My question: My inspection light is 57" from viewing wet prints. What kind of light bulb is best given the distance? Currently I have a halogen light bulb.
Trudee
There are theories, of course, but I've always used what works for me. The problem with theories is that they may work well if you only do one thing, use one paper, just print bw, just print color, etc. Some papers dry down a lot, some don't. I proof on RC and print on high silver content fiber in several different flavors. You could follow someone's very specific advice but I don't think it's either necessary or particularly useful, because regardless of whose advice you follow, it is still going to be you who must make the calls.
So for the past 30 years, I have used the very same light, and over that long time, I know precisely what it's going to do for me. I don't need to think about it. Seems to me that is the most important thing, really. I've used it for bw and color, and it's worked just great. Of course, I will take my prints into other lights from time to time to verify, and I do re-evaluate when any discrepancy turns up later. But, I don't change the light. I change myself through what I learn.
The light is a 40w tungsten bulb 3 feet overhead in a Kodak 8x10 safelight unit with no filter. It is not overly strong, so my eyes can adapt back and forth to the light and the darkness with relative ease.

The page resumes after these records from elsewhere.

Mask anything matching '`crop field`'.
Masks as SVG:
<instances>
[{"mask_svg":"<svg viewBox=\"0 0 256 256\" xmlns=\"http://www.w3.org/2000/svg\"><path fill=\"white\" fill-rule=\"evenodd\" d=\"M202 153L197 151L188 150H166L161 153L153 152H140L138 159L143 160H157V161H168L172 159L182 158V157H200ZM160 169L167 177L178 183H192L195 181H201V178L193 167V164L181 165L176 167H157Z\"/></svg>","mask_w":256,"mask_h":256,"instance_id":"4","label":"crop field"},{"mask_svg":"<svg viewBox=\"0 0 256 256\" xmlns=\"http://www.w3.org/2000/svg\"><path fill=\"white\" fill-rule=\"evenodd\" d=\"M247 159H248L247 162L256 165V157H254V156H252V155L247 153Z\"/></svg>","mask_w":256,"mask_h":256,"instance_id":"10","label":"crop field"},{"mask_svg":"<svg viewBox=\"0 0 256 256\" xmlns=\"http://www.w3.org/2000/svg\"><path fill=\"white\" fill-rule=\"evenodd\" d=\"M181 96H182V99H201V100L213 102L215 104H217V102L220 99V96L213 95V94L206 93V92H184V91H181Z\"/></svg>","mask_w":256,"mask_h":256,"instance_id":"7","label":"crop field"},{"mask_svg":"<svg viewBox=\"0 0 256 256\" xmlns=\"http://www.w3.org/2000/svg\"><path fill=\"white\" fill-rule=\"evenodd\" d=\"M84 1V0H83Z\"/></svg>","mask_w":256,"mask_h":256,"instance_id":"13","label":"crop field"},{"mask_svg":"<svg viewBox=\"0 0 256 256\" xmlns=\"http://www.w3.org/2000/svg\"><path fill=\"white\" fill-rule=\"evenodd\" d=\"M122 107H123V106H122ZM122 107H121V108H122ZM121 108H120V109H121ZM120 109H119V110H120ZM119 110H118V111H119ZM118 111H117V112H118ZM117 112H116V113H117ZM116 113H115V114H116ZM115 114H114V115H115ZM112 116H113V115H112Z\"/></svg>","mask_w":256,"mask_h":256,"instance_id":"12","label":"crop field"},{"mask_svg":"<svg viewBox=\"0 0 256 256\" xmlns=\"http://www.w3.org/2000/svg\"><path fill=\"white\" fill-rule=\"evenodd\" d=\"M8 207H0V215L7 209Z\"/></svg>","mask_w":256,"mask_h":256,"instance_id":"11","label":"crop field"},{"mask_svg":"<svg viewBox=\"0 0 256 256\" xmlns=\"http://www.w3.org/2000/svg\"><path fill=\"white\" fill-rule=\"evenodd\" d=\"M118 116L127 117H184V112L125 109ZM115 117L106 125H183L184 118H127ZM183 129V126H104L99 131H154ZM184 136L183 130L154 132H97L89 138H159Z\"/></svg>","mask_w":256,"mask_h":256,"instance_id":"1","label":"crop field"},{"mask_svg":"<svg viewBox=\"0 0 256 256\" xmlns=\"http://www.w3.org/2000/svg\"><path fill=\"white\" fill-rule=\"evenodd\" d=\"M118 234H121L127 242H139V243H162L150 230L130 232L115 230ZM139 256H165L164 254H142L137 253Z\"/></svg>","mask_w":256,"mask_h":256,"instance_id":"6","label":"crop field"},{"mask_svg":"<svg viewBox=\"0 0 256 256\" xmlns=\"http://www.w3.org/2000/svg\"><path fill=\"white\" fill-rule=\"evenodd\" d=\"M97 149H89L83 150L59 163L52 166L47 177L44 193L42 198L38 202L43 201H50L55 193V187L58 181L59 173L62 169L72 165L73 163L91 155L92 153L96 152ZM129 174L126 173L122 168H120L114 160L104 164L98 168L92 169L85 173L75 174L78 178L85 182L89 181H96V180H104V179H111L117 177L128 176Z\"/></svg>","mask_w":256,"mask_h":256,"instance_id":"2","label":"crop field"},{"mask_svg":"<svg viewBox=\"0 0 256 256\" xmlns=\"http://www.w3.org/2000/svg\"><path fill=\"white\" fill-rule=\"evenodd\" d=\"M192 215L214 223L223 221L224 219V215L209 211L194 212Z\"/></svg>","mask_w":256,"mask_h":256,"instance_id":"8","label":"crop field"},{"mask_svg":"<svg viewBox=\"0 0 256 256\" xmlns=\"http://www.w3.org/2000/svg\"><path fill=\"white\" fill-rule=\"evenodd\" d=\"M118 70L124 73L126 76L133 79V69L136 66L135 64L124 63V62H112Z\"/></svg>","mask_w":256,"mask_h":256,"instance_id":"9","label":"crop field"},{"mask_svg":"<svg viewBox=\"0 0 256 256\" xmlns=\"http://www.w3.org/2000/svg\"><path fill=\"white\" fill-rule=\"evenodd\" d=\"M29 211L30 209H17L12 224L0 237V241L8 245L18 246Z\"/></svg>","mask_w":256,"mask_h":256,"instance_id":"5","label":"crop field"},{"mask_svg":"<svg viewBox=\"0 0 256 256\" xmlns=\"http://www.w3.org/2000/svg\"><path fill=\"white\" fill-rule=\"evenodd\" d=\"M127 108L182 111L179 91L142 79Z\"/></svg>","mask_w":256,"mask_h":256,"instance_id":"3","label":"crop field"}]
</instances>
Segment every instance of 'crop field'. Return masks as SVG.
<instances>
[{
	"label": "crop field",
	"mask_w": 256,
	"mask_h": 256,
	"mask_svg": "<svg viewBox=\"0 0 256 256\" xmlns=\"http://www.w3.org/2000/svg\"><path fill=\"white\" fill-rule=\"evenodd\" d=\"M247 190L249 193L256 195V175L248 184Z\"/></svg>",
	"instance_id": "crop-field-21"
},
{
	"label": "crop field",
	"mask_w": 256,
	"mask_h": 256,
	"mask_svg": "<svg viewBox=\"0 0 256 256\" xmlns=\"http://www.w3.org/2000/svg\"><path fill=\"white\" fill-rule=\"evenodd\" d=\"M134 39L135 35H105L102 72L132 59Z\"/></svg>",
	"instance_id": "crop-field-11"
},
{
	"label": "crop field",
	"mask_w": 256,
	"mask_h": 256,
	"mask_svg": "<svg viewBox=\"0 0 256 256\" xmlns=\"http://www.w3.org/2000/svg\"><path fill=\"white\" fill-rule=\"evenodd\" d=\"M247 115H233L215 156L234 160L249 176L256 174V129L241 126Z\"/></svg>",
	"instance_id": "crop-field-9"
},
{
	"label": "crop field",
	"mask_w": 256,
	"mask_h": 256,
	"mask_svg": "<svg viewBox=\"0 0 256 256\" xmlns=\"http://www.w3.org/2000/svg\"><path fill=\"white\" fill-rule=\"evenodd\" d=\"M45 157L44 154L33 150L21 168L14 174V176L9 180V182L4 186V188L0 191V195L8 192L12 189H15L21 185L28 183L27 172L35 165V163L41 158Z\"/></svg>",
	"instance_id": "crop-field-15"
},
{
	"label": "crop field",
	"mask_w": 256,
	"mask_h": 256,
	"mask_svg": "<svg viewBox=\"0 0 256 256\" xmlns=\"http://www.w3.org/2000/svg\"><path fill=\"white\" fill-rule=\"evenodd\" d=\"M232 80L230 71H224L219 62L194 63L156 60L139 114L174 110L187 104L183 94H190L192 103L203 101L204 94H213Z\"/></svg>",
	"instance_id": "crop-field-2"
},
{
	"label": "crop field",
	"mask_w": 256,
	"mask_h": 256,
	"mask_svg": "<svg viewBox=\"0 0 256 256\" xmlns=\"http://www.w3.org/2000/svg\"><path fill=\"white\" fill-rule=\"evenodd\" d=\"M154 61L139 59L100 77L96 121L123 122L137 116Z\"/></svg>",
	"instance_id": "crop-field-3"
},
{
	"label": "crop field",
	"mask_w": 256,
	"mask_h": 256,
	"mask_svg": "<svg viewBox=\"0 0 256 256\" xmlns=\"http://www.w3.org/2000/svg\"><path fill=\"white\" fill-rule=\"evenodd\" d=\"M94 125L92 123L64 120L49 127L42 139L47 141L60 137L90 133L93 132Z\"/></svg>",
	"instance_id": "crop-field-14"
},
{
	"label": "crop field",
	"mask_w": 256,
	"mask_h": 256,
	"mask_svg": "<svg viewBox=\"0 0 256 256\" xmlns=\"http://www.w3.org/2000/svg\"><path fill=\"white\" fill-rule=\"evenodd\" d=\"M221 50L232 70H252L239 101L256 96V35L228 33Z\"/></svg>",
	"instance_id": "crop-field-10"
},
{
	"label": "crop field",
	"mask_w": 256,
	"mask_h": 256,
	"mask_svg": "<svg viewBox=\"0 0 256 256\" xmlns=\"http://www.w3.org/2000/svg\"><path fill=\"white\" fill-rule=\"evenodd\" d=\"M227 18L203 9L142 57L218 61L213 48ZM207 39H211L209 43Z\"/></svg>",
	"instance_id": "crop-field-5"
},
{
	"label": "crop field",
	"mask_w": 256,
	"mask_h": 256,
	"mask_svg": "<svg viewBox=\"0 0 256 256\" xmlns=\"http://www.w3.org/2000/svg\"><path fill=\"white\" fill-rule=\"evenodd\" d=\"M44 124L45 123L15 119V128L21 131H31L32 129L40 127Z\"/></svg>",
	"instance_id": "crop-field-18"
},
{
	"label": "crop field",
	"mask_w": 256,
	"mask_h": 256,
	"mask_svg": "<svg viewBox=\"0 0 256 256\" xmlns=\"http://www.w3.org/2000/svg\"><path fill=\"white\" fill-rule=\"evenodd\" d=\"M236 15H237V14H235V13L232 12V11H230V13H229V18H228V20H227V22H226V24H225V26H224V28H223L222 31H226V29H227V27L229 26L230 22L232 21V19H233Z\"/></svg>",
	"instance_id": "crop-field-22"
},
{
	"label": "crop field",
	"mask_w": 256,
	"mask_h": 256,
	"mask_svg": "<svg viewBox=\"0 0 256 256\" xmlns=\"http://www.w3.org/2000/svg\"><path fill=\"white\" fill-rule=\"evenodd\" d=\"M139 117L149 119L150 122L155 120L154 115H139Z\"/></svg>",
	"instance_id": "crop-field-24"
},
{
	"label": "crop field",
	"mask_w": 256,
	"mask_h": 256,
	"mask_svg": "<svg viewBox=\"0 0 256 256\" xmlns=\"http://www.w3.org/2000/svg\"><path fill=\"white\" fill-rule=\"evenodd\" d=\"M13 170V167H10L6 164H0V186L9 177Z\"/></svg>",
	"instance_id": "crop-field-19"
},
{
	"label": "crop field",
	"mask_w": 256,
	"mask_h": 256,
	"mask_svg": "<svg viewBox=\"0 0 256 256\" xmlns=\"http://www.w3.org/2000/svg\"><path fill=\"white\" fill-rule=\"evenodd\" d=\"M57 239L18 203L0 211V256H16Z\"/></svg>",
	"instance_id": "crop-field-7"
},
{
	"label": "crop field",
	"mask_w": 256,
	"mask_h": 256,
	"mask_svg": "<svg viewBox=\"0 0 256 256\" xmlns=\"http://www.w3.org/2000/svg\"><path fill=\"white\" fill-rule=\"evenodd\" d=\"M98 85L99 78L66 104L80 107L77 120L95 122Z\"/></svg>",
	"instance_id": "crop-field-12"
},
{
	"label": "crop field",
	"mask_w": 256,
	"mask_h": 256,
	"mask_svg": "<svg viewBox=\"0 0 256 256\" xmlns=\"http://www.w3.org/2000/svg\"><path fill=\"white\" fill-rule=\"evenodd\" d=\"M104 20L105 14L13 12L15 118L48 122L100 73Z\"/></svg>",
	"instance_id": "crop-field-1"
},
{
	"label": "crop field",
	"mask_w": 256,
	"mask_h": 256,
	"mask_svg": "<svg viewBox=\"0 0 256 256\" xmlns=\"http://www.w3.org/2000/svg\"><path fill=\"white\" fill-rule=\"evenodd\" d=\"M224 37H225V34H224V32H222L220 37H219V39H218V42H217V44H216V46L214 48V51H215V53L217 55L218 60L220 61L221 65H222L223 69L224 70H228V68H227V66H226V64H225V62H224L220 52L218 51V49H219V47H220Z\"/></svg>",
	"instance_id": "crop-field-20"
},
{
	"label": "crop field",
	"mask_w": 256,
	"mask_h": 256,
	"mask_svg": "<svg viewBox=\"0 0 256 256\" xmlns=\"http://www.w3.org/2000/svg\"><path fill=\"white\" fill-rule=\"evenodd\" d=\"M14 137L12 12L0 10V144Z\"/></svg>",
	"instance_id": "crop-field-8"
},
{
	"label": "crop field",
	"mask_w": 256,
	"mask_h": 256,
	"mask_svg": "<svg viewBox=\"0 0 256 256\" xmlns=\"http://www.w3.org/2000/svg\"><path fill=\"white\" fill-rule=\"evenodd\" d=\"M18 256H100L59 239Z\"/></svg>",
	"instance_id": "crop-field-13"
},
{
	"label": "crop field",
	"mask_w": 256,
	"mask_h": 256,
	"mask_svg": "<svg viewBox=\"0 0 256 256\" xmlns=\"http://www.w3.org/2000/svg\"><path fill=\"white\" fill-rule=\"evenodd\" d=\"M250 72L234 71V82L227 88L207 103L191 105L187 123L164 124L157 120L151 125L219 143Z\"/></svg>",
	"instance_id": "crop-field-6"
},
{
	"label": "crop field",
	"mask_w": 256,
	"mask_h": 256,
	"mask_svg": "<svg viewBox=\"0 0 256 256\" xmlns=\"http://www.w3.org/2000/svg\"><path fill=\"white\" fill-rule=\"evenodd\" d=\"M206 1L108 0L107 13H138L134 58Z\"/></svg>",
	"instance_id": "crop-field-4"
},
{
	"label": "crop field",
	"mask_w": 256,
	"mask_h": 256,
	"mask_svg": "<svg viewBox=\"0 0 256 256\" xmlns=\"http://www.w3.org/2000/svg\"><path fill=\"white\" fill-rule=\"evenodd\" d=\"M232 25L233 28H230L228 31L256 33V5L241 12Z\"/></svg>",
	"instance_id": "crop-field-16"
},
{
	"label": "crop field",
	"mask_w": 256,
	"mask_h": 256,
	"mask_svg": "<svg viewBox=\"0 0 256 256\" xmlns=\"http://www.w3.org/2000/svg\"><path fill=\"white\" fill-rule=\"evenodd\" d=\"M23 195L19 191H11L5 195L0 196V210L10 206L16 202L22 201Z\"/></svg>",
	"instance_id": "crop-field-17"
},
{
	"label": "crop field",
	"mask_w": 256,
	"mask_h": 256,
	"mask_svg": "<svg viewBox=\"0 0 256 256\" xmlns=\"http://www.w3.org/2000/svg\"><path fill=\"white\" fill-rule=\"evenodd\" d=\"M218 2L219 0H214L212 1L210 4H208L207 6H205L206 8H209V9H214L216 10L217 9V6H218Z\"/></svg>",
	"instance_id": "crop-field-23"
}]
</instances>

Another important thing that helps is to always print with black and white reference patches. Since our eyes adapt, there can be no really useful absolute standards anyway. Our evaluation is always relative to a variety of factors. The black and white that are possible to achieve with the particular paper you are using is the only meaningful standard. Be sure that if you are evaluating wet prints, the patches are wet, also. Note that the white patch is never going to be exactly matched in a highlight, unless it is specular, since if a white contains detail, it must have some gray in it. The black will match, but it may be difficult to determine exactly where. Experience is necessary to really understand how to use these patches; it is a matter of confidence that there is, in there, a white and a black that meet the standards, even if it can't quite be pinpointed. Having more than once lost a whole day trying to save five minutes by not making patches, I learned never to print without them. There may be times when a print isn't going to have either a real black or a real white, but that's rare, and when it happens, we learn to deal with it.
If you are using a paper that dries down, a microwave is handy. Tear a print in half, nuke one half dry, and compare the two. Compensate as necessary.
It's important to pare the number of variables to the least possible. I think there is a very real advantage in keeping the viewing setup as simple as possible and never changing it.